But there's a bigger point to address: win rate isn't constant even within a single run. The Hearthstone matchmaker tries to pair each player with an opponent that had a similar level of success, so if you went 2 wins 1 loss - for the 4th game it will try to find an opponent who likewise went 2-1. This additional effect reduces the variance of X - since, on average, you get weaker opponents at the start of your run and stronger ones as you progress - so it's less likely you'll go 0-3, but also less likely to get 12 wins. It doesn't effect the averages because we calculate win rate including this variation of opponent skill level - and actually makes the average more meaningful as a larger percentage of Arena runs will end with a result closer to the average.

It's interesting to note that one of the prizes given at the end of a run is a card pack - regardless of the number of wins. The same pack can be bought at the store for 100 gold - so as long as we win 50 gold we at least break even on our 150 gold investment. Alas, a coin-flip player loses a little bit on an average Arena run (even after factoring card prizes in addition to the ~40 gold) - which, I'm sure, is intentional design by Blizzard.

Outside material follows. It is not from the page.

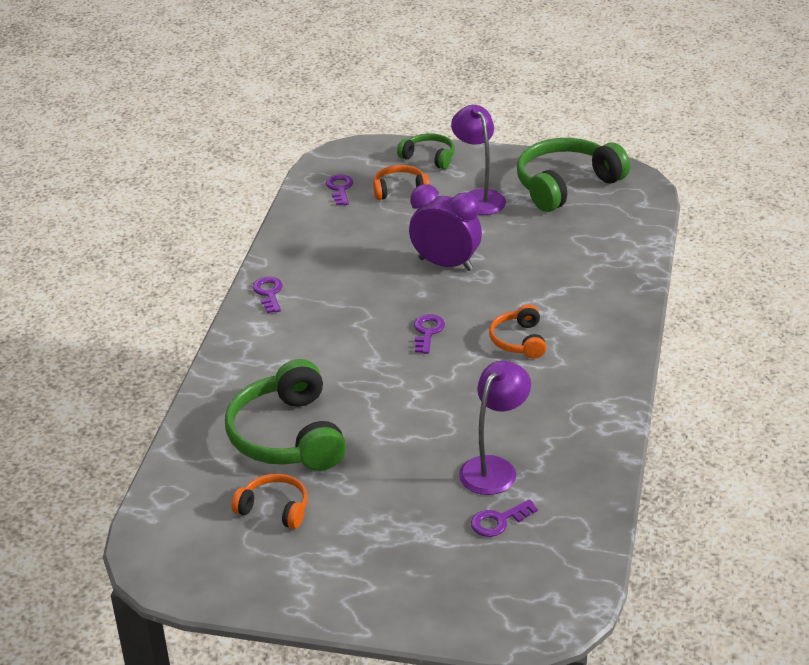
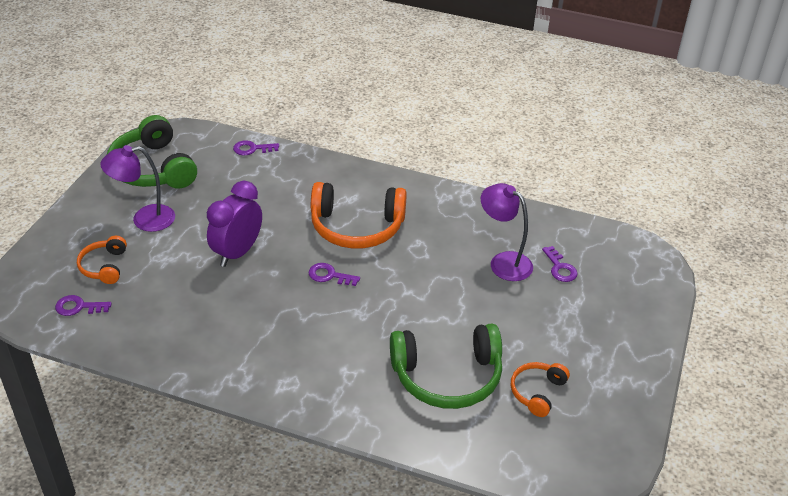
camera: 85 degrees left, 5 degrees up
purple key [252,277,283,313] -> purple key moved to [233,140,279,156]
green headphones [397,133,455,169] -> none
orange headphones [489,304,546,359] -> orange headphones [311,182,407,249], size x1.89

Another point to mention is that every Arena match has a winner and a loser - so if we think of the total pool of players currently playing Arena, each game costs a loss from the total pool of loses. Each Arena entry adds 3 new loses to the pool - allowing for 3 more wins by other players. If everyone were coin-flip players then everyone would have an average of 3 wins and that's it - but in order for "big winners" to exist there have to be players doing worse than coin-flip - getting less than their "fair share" of 3 wins. That's the nature of zero sum games. But, like in any other aspect of games or life, the more you try the better you get - so, at least in part, the good veteran players are being "sponsored" by the newer ones until they get better.

Until next time, may your real life be as fair as Hearthstone Arena.

Michael.